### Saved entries
----

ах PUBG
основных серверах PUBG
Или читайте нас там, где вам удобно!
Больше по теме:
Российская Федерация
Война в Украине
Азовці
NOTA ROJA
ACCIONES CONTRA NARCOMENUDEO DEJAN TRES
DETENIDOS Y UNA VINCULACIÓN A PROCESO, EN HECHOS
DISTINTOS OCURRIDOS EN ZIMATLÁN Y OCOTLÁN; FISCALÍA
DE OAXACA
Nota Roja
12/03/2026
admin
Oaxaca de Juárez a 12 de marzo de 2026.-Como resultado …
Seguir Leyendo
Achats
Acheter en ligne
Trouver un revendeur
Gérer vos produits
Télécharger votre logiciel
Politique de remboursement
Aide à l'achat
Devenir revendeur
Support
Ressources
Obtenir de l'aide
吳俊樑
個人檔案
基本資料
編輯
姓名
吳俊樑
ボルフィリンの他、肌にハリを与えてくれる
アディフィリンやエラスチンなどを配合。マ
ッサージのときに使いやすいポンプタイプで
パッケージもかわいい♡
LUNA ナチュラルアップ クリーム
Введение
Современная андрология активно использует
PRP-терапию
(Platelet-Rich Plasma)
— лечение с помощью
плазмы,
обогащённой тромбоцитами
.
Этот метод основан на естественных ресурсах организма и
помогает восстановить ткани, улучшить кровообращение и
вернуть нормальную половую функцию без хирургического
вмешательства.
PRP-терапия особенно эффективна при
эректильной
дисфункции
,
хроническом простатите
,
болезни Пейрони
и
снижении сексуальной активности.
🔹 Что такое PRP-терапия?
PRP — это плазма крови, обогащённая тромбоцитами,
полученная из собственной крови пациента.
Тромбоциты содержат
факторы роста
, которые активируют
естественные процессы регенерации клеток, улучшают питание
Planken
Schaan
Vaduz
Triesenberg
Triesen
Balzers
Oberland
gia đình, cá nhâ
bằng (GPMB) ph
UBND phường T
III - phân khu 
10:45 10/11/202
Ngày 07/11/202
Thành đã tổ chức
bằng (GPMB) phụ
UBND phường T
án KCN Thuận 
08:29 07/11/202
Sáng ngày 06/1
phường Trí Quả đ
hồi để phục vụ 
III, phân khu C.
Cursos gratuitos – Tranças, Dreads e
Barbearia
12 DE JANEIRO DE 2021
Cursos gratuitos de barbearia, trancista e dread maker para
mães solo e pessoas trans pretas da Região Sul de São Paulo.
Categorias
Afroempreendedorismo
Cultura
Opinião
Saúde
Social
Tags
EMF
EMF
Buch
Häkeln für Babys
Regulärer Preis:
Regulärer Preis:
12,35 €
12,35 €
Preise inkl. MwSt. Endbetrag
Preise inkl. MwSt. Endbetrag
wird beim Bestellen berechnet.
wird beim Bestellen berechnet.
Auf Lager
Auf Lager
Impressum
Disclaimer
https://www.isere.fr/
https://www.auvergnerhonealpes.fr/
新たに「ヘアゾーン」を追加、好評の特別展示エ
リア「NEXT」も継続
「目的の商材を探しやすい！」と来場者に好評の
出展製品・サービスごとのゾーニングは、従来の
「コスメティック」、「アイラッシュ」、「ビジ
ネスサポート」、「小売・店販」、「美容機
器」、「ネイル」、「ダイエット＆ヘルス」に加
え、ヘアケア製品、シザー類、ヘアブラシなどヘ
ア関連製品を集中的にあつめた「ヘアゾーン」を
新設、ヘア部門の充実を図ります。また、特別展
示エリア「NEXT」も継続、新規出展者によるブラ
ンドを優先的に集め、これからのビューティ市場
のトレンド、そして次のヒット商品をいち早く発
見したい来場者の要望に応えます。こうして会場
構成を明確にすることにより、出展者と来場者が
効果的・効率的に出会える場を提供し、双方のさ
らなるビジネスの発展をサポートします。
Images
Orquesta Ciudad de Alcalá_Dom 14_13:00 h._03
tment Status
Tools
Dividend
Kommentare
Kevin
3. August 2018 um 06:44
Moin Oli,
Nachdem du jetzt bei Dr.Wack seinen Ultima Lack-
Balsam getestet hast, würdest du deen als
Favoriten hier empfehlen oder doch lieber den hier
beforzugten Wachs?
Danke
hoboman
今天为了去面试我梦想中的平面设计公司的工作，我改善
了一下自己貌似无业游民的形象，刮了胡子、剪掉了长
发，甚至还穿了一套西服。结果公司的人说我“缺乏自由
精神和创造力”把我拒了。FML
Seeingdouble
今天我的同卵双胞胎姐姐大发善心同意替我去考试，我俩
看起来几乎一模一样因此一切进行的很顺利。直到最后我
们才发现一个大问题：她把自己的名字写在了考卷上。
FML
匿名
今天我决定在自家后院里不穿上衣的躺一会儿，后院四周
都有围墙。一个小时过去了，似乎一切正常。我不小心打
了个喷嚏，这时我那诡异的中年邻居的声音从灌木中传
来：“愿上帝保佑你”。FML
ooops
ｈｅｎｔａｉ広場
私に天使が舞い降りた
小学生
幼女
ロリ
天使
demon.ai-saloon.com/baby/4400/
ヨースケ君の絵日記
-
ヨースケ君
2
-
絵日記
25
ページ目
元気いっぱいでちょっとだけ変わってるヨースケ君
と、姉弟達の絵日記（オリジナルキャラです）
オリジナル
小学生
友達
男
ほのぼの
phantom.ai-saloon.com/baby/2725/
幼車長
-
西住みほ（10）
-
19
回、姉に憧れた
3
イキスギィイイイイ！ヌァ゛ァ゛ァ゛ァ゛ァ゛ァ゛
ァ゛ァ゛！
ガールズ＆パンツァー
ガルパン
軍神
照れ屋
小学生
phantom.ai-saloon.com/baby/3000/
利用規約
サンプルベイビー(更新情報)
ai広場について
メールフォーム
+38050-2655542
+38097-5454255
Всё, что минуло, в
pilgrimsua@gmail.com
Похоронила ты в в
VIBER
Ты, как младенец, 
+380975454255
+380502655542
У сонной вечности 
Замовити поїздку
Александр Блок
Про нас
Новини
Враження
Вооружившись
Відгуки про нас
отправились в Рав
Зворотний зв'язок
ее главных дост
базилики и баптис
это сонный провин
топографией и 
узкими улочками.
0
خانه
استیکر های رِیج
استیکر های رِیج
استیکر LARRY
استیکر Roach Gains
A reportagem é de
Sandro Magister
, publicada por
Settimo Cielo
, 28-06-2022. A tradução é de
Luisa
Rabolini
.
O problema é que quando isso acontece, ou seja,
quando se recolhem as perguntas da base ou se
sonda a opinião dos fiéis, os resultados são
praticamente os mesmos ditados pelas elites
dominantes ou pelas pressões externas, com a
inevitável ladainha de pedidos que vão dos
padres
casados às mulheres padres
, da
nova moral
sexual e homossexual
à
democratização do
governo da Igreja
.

----

### Request
Write out the text of each item above character for character.

### Solution
ах PUBG
основных серверах PUBG
Или читайте нас там, где вам удобно!
Больше по теме:
Российская Федерация
Война в Украине
Азовці
NOTA ROJA
ACCIONES CONTRA NARCOMENUDEO DEJAN TRES
DETENIDOS Y UNA VINCULACIÓN A PROCESO, EN HECHOS
DISTINTOS OCURRIDOS EN ZIMATLÁN Y OCOTLÁN; FISCALÍA
DE OAXACA
Nota Roja
12/03/2026
admin
Oaxaca de Juárez a 12 de marzo de 2026.-Como resultado …
Seguir Leyendo
Achats
Acheter en ligne
Trouver un revendeur
Gérer vos produits
Télécharger votre logiciel
Politique de remboursement
Aide à l'achat
Devenir revendeur
Support
Ressources
Obtenir de l'aide
吳俊樑
個人檔案
基本資料
編輯
姓名
吳俊樑
ボルフィリンの他、肌にハリを与えてくれる
アディフィリンやエラスチンなどを配合。マ
ッサージのときに使いやすいポンプタイプで
パッケージもかわいい♡
LUNA ナチュラルアップ クリーム
Введение
Современная андрология активно использует
PRP-терапию
(Platelet-Rich Plasma)
— лечение с помощью
плазмы,
обогащённой тромбоцитами
.
Этот метод основан на естественных ресурсах организма и
помогает восстановить ткани, улучшить кровообращение и
вернуть нормальную половую функцию без хирургического
вмешательства.
PRP-терапия особенно эффективна при
эректильной
дисфункции
,
хроническом простатите
,
болезни Пейрони
и
снижении сексуальной активности.
🔹 Что такое PRP-терапия?
PRP — это плазма крови, обогащённая тромбоцитами,
полученная из собственной крови пациента.
Тромбоциты содержат
факторы роста
, которые активируют
естественные процессы регенерации клеток, улучшают питание
Planken
Schaan
Vaduz
Triesenberg
Triesen
Balzers
Oberland
gia đình, cá nhâ
bằng (GPMB) ph
UBND phường T
III - phân khu 
10:45 10/11/202
Ngày 07/11/202
Thành đã tổ chức
bằng (GPMB) phụ
UBND phường T
án KCN Thuận 
08:29 07/11/202
Sáng ngày 06/1
phường Trí Quả đ
hồi để phục vụ 
III, phân khu C.
Cursos gratuitos – Tranças, Dreads e
Barbearia
12 DE JANEIRO DE 2021
Cursos gratuitos de barbearia, trancista e dread maker para
mães solo e pessoas trans pretas da Região Sul de São Paulo.
Categorias
Afroempreendedorismo
Cultura
Opinião
Saúde
Social
Tags
EMF
EMF
Buch
Häkeln für Babys
Regulärer Preis:
Regulärer Preis:
12,35 €
12,35 €
Preise inkl. MwSt. Endbetrag
Preise inkl. MwSt. Endbetrag
wird beim Bestellen berechnet.
wird beim Bestellen berechnet.
Auf Lager
Auf Lager
Impressum
Disclaimer
https://www.isere.fr/
https://www.auvergnerhonealpes.fr/
新たに「ヘアゾーン」を追加、好評の特別展示エ
リア「NEXT」も継続
「目的の商材を探しやすい！」と来場者に好評の
出展製品・サービスごとのゾーニングは、従来の
「コスメティック」、「アイラッシュ」、「ビジ
ネスサポート」、「小売・店販」、「美容機
器」、「ネイル」、「ダイエット＆ヘルス」に加
え、ヘアケア製品、シザー類、ヘアブラシなどヘ
ア関連製品を集中的にあつめた「ヘアゾーン」を
新設、ヘア部門の充実を図ります。また、特別展
示エリア「NEXT」も継続、新規出展者によるブラ
ンドを優先的に集め、これからのビューティ市場
のトレンド、そして次のヒット商品をいち早く発
見したい来場者の要望に応えます。こうして会場
構成を明確にすることにより、出展者と来場者が
効果的・効率的に出会える場を提供し、双方のさ
らなるビジネスの発展をサポートします。
Images
Orquesta Ciudad de Alcalá_Dom 14_13:00 h._03
tment Status
Tools
Dividend
Kommentare
Kevin
3. August 2018 um 06:44
Moin Oli,
Nachdem du jetzt bei Dr.Wack seinen Ultima Lack-
Balsam getestet hast, würdest du deen als
Favoriten hier empfehlen oder doch lieber den hier
beforzugten Wachs?
Danke
hoboman
今天为了去面试我梦想中的平面设计公司的工作，我改善
了一下自己貌似无业游民的形象，刮了胡子、剪掉了长
发，甚至还穿了一套西服。结果公司的人说我“缺乏自由
精神和创造力”把我拒了。FML
Seeingdouble
今天我的同卵双胞胎姐姐大发善心同意替我去考试，我俩
看起来几乎一模一样因此一切进行的很顺利。直到最后我
们才发现一个大问题：她把自己的名字写在了考卷上。
FML
匿名
今天我决定在自家后院里不穿上衣的躺一会儿，后院四周
都有围墙。一个小时过去了，似乎一切正常。我不小心打
了个喷嚏，这时我那诡异的中年邻居的声音从灌木中传
来：“愿上帝保佑你”。FML
ooops
ｈｅｎｔａｉ広場
私に天使が舞い降りた
小学生
幼女
ロリ
天使
demon.ai-saloon.com/baby/4400/
ヨースケ君の絵日記
-
ヨースケ君
2
-
絵日記
25
ページ目
元気いっぱいでちょっとだけ変わってるヨースケ君
と、姉弟達の絵日記（オリジナルキャラです）
オリジナル
小学生
友達
男
ほのぼの
phantom.ai-saloon.com/baby/2725/
幼車長
-
西住みほ（10）
-
19
回、姉に憧れた
3
イキスギィイイイイ！ヌァ゛ァ゛ァ゛ァ゛ァ゛ァ゛
ァ゛ァ゛！
ガールズ＆パンツァー
ガルパン
軍神
照れ屋
小学生
phantom.ai-saloon.com/baby/3000/
利用規約
サンプルベイビー(更新情報)
ai広場について
メールフォーム
+38050-2655542
+38097-5454255
Всё, что минуло, в
pilgrimsua@gmail.com
Похоронила ты в в
VIBER
Ты, как младенец, 
+380975454255
+380502655542
У сонной вечности 
Замовити поїздку
Александр Блок
Про нас
Новини
Враження
Вооружившись
Відгуки про нас
отправились в Рав
Зворотний зв'язок
ее главных дост
базилики и баптис
это сонный провин
топографией и 
узкими улочками.
0
خانه
استیکر های رِیج
استیکر های رِیج
استیکر LARRY
استیکر Roach Gains
A reportagem é de
Sandro Magister
, publicada por
Settimo Cielo
, 28-06-2022. A tradução é de
Luisa
Rabolini
.
O problema é que quando isso acontece, ou seja,
quando se recolhem as perguntas da base ou se
sonda a opinião dos fiéis, os resultados são
praticamente os mesmos ditados pelas elites
dominantes ou pelas pressões externas, com a
inevitável ladainha de pedidos que vão dos
padres
casados às mulheres padres
, da
nova moral
sexual e homossexual
à
democratização do
governo da Igreja
.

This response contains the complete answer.